(Task data):
* * * * * * *

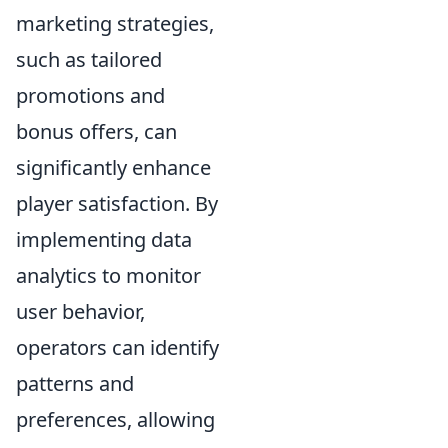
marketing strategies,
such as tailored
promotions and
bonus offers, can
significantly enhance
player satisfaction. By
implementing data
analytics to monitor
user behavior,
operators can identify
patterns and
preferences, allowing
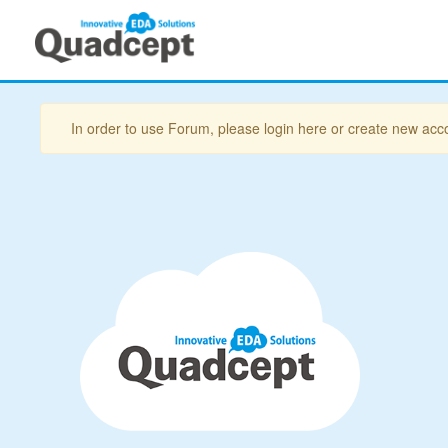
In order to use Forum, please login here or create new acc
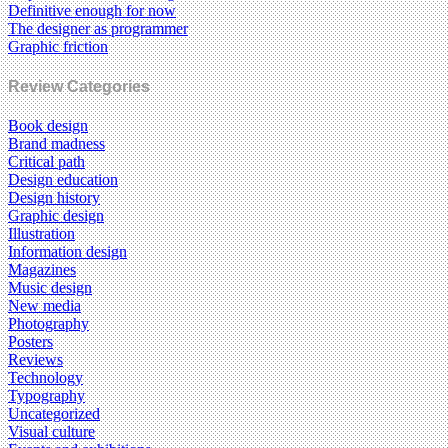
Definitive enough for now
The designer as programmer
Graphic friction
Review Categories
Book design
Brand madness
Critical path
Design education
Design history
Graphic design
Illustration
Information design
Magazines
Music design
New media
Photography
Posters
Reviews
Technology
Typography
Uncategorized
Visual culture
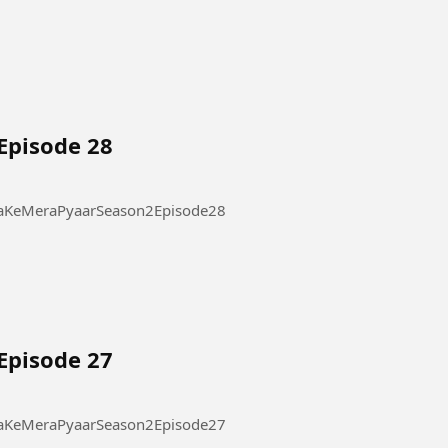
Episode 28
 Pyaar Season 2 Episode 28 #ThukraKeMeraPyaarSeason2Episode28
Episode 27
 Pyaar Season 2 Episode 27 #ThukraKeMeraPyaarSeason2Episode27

* * * * * * *

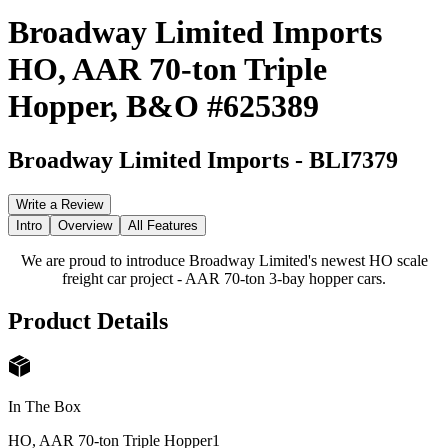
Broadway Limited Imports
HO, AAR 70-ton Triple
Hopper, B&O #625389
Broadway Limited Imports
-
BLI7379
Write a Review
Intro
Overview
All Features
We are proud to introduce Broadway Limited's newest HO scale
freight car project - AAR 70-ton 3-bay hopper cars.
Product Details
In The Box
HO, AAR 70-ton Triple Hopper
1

* * * * * * *

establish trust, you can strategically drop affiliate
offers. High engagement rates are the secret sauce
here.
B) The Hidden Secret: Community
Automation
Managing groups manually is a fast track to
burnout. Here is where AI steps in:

* * * * * * *

How many lines of these records include the word "Season"? Only the number should be written.

2